Graham famously produced concerts for the Grateful Dead, Jefferson Airplane, Janis Joplin and other 1960s rock legends at his Fillmore concert venue in San Francisco, later known as the Fillmore West. He died in a helicopter crash on Oct. 25, 1991.
David and Alex Graham claim they never knew the memorabilia, which included concert posters for the Rolling Stones and Bob Dylan and the trademark to the Fillmore concert venue, had been sold to SFX Entertainment in 1997. SFX later sold its interests to Clear Channel Communications.

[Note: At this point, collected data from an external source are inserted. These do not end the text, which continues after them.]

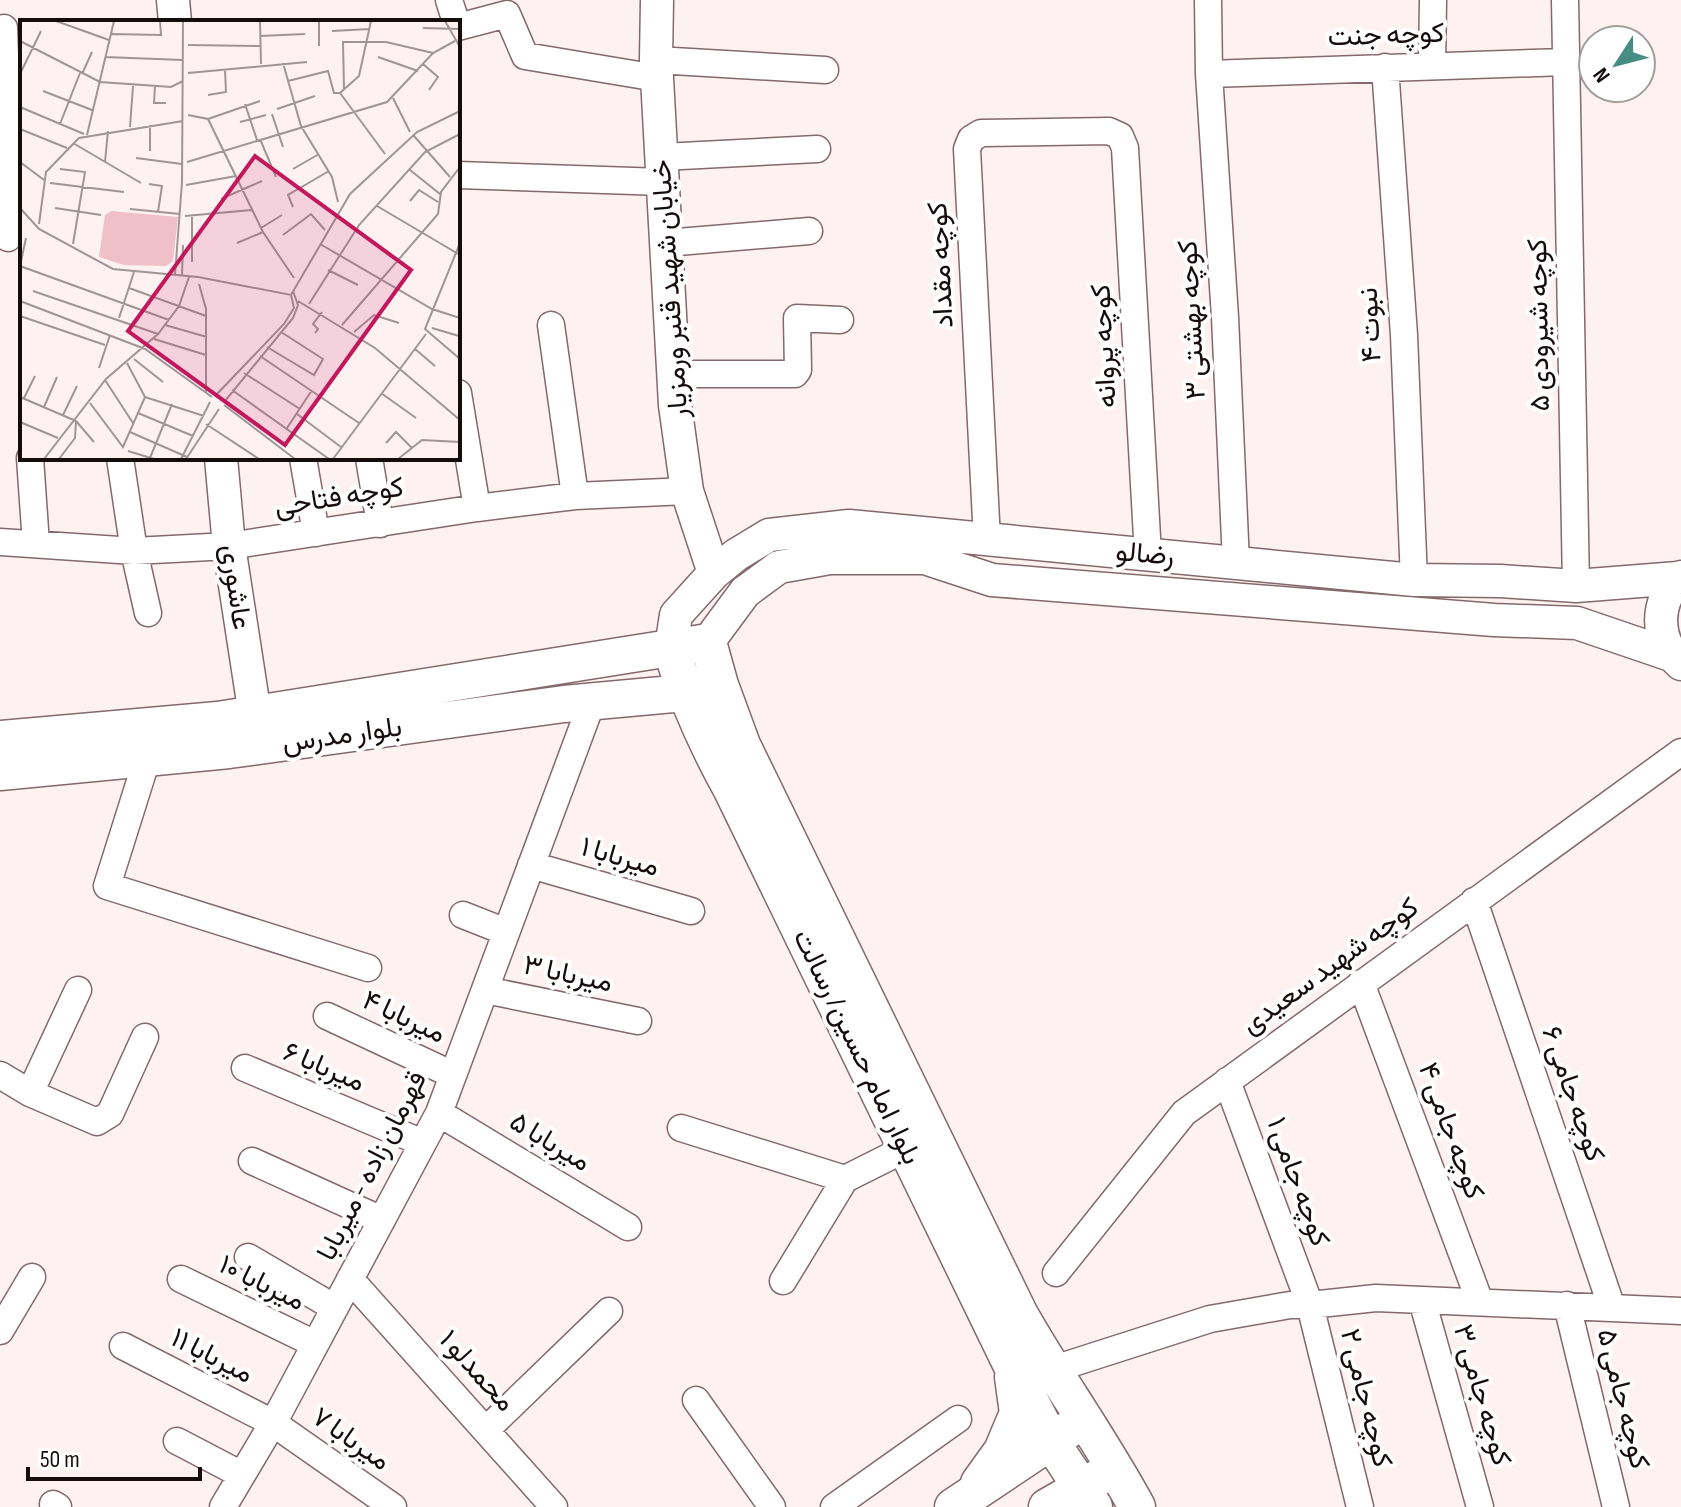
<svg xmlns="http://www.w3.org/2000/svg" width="1681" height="1507" font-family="'Sofia Sans Condensed',Vazirmatn,sans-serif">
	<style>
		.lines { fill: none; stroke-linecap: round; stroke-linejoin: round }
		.minor-casing { stroke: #83696d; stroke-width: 29 }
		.tertiary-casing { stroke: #83696d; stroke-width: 35 }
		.secondary-casing { stroke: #83696d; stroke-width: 39 }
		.minor { stroke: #fff; stroke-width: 26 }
		.tertiary { stroke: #fff; stroke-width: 32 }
		.secondary { stroke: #fff; stroke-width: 36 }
		.labels { text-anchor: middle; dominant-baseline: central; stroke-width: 8; stroke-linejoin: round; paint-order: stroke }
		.street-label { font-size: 28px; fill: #150c0d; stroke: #fff }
		.inset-road { fill: none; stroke: #a09596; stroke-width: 2 }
		.view { fill: #c2185b; fill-opacity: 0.15; stroke: #c2185b; stroke-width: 4 }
		.inset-edge { fill: none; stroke: #150c0d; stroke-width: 4 }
	</style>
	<rect width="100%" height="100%" fill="#fdf1f2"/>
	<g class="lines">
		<g class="minor-casing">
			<path id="minor" d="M 449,0 L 456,22
				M 1208,0 L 1209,74 L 1225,317 L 1236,563
				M 1565,0 L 1576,586
				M 458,27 L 507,14 L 525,56 L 657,78
				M 4,28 L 8,134 L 8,238
				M 656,60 L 825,70
				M 1432,66 L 1433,0
				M 1385,67 L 1404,335 L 1414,580
				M 1209,74 L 1565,62
				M 662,157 L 817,149
				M 458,175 L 663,182
				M 666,243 L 809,231
				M 551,325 L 575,496
				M 673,374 L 795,374 L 798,370 L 797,318 L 840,320
				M 458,393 L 477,508
				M 30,458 L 36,544
				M 120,458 L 134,551 L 148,613
				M 303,458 L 316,533
				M 369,458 L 380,524
				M 987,540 L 967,149 L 971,139 L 981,133 L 1109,131 L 1120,136 L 1125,148 L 1148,555
				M 0,542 L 134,551 L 229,546 L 477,508 L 575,496 L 687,491
				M 145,741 L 147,759 L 107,886 L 368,968
				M 531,865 L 691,911
				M 1474,901 L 1612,1308
				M 463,915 L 506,932
				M 1361,983 L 1480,1302
				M 485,990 L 638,1021
				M 327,1016 L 453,1075
				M 245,1068 L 423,1143
				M 0,1075 L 30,1093 L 97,1122 L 110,1114 L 145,1037
				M 1227,1081 L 1310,1305 L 1360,1507
				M 30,1093 L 78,990
				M 439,1113 L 628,1227
				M 681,1128 L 845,1179
				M 252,1161 L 382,1220
				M 248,1257 L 335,1308
				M 1056,1273 L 1184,1113 L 1681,752
				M 181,1279 L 315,1344
				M 350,1279 L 554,1507
				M 783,1281 L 845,1179 L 907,1148
				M 1422,1300 L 1480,1507
				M 1567,1305 L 1616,1507
				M 0,1331 L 32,1277
				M 123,1346 L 273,1423 L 393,1507
				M 1051,1370 L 1210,1319 L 1290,1305 L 1310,1305 L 1376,1298 L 1681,1311
				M 696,1400 L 772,1507
				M 487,1429 L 609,1311
				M 177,1441 L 242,1475
				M 53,1504 L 58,1507
				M 223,1507 L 277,1416 L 439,1113 L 592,702
				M 834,1507 L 958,1419"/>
		</g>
		<g class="tertiary-casing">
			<path id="tertiary" d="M 173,0 L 175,22
				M 657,0 L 656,60 L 675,405 L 687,491 L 714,573
				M 221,458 L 229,546 L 255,715
				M 1681,577 C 1654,601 1655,641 1681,664
				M 708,642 L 745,592 L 779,567 L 830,558 L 925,558 L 992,580 L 1494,620 L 1577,623 L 1671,655
				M 671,648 L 676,615 L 714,573 L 736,555 L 769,535 L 849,526 L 1414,580 L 1500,581 L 1576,586 L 1678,578"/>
		</g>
		<g class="secondary-casing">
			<path id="secondary" d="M 671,648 C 686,698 706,743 731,788 L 1011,1364 L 1052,1443 L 1094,1507
				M 0,739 L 218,720 L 708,642 L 720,685 L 742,745 L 1019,1313 C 1056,1379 1101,1440 1137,1507
				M 0,772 L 229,750 L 564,704 L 684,693 L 705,688
				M 979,1483 L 1002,1451 L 1018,1413 L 1013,1377
				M 953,1507 L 1071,1428
				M 1047,1507 L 1101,1476"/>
		</g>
		<use href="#minor" class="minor"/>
		<use href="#tertiary" class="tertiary"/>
		<use href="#secondary" class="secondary"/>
	</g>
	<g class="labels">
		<g class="street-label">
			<text transform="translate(1386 35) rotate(-2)">کوچه جنت</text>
			<text transform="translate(941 265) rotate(-93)">کوچه مقداد</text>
			<text transform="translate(670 289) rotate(-94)">خیابان شهید قنبر ورمزیار</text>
			<text transform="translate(1192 320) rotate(-93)">کوچه بهشتی ۳</text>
			<text transform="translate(1370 325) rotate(-93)">نبوت ۴</text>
			<text transform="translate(1539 325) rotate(-91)">کوچه شیرودی ۵</text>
			<text transform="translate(1104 346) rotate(-93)">کوچه پروانه</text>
			<text transform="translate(339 497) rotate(-9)">کوچه فتاحی</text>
			<text transform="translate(1145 554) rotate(5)">رضالو</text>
			<text transform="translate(236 587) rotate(82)">عاشوری</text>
			<text transform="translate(342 735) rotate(-8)">بلوار مدرس</text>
			<text transform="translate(620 857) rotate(16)">میربابا ۱</text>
			<text transform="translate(1330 966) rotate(-36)">کوچه شهید سعیدی</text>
			<text transform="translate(568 974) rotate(12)">میربابا ۳</text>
			<text transform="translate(404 1017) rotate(25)">میربابا ۴</text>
			<text transform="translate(857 1047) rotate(64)">بلوار امام حسین/ رسالت</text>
			<text transform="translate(324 1067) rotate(23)">میربابا ۶</text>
			<text transform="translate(1573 1094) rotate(71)">کوچه جامی ۶</text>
			<text transform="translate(1451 1131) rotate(70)">کوچه جامی ۴</text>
			<text transform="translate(550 1142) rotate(31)">میربابا ۵</text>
			<text transform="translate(372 1166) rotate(-63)">قهرمان زاده - میربابا</text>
			<text transform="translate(1298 1182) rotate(70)">کوچه جامی ۱</text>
			<text transform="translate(262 1283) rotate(26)">میربابا ۱۰</text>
			<text transform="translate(212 1356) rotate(27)">میربابا ۱۱</text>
			<text transform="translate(477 1371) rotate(48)">محمدلو ۱</text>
			<text transform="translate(1482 1395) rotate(74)">کوچه جامی ۳</text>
			<text transform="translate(1366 1398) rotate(76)">کوچه جامی ۲</text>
			<text transform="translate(1623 1399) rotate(76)">کوچه جامی ۵</text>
			<text transform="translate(351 1439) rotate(35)">میربابا ۷</text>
		</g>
	</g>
	<g transform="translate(20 20)">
		<rect width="440" height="440" fill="#fdf1f2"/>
		<path d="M 91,191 L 158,197 L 153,241 L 146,246 L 104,245 L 79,237 L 85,195 Z" fill="#efc0c7"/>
		<path class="inset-road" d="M 36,1 L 89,20M 240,1 L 241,44M 351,1 L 339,56 L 320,73 L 365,134M 425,1 L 440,27M 403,8 L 440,9M 312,11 L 350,9M 90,14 L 141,15 L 140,1M 240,16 L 285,14M 0,21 L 80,62 L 151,67 L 163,61M 168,25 L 241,26M 299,26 L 299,1M 85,37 L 163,40M 358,37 L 398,51M 263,43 L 281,106 L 312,157 L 318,182M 403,44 L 418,57 L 409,70M 168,53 L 287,42M 0,54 L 21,11M 62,54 L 72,32M 268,61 L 308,51 L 314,73 L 320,73M 135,66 L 134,83 L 146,83M 324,69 L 323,22 L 366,22 L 413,33M 23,71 L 72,90M 188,75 L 206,72 L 205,50M 373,78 L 390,112M 225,84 L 237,120M 0,87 L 64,114M 257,89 L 295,76M 252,94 L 263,127M 168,95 L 188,99 L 243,212 L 274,258M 188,99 L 240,81M 220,102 L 246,95M 40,104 L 60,53M 130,105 L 130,131M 110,107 L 113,66M 0,109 L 47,128M 67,115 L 94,1M 394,116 L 430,157M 240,119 L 256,157M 53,123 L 121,163M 116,138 L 162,144M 0,142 L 24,160M 85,142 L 88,111M 167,142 L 367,82 L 413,33 L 435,21M 40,149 L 65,152 L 53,224M 273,149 L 299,134M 390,150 L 420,174M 30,163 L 104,172M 129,164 L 142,166 L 138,192M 166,165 L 216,156M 201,179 L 242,161M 390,181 L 399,170 L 418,182M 357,186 L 440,235M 273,187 L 268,175 L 309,151M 0,188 L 19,209 L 93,249 L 178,257 L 271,275 L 330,174 L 397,112 L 440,91M 35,188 L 81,195M 110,189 L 160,194M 165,196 L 232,190M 19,204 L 26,152 L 59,118 L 163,101M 241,208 L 262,195M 263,215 L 291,194 L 305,210M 6,218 L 0,246 L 149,300M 217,223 L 243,212M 440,223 L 405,309 L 440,339M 300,224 L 412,289 L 440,298M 366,233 L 388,248M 172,242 L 172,195M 308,250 L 338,265M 155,255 L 162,162 L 163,1M 162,255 L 163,225M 179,264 L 186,289 L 186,372M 109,268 L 186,296M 13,271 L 138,314M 0,281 L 125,329 L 192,377M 278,281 L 355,328 L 440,400M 289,284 L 339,205 L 405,132 L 440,114M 0,296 L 85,325M 99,298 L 114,252M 145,305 L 187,317M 322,305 L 418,194 L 421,172 L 440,147M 412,308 L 439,316M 334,312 L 354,295 L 379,303M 295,313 L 298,309 L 293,304 L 302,292M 134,319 L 186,335M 247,327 L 294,355 L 303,339 L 261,312M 395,329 L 415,346M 240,336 L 339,403M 114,339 L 143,362M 107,343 L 125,377M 79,348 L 90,315M 224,353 L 280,389M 85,360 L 113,403M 212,370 L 309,439M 361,373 L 396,398M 197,374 L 264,304 L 274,288 L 271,275M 0,377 L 56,401M 4,378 L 15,356M 205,381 L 273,298 L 278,285 L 273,271M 70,383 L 103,427 L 125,377 L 184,396M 204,385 L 275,439M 24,387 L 37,357M 118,393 L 173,416M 277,394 L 321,427M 43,395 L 57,366M 0,402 L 38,418M 186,404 L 239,439M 267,408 L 292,370M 110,412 L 167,437M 366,423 L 376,412 L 392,428M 108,431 L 134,439M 130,438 L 152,384M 24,439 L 86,359 L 138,314 L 159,286 L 169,257M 39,439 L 55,418 L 56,401 L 74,422M 161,439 L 190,382M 166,439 L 199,389M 313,439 L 406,314M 378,439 L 402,420 L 440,422"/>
		<path class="view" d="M 235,136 L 391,250 L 265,425 L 108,311 Z"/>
		<rect width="440" height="440" class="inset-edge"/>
	</g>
	<g transform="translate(1617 64) rotate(234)"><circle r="38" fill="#ffffff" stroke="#a19e9e" stroke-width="2"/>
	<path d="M0-6L14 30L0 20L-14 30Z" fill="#488d83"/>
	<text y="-12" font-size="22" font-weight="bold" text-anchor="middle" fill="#150c0d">N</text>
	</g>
	<path d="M28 1467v12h172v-12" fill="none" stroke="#150c0d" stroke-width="4"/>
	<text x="40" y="1467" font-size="24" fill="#150c0d" stroke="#ffffff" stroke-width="6" paint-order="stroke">50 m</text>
</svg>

Graham’s sons took estate executor Nicholas Clainos to court in 2010 on claims of conversion and breach of fiduciary duty, after finding out a year earlier that Clainos had assigned all the rights and title to Graham’s intellectual property to Graham’s company Bill Graham Entertainment. Clainos had also backdated the document from the end of August to Aug. 1, ahead of the final probate hearing.
In 2015, U.S. District Judge Claudia Wilken granted Clainos summary judgment, ruling the 1997 sale was legitimate, with each son receiving $778,000 and a 10 percent stake of the newly formed Bill Graham Presents Inc.
A three-judge Ninth Circuit panel affirmed Wilken’s decision on Wednesday, following a hearing in November.
“The posters promoted the companies’ concerts. There is no evidence Graham paid any poster artist from personal funds,” the panel wrote in an unpublished opinion. “To the contrary, there is substantial evidence Graham’s companies paid some poster artists and considered posters as an expense in determining each show’s profit. Because plaintiffs cannot show that they have any right to possess the poster copyrights, their claim for conversion of the copyrights fails as a matter of law.”
The judges also ruled that the Graham brothers have no claim over the trademark for “The Fillmore,” finding that even if Graham owned the trademark when he died, it would have been included in the sale of Bill Graham Enterprises. They also ruled Clainos did not breach any fiduciary duty, and upheld Wilken’s order requiring David and Alex Graham to pay defendants $240,000 in legal fees.
David and Alex Graham’s attorney, Therese Cannata with Cannata, Ching and O’Toole, did not return an email requesting comment. The Ninth Circuit panel included Circuit Judges Johnnie Rawlinson and Jay Bybee, and Chief U.S. District Judge William Smith of the District of Rhode Island, sitting by designation.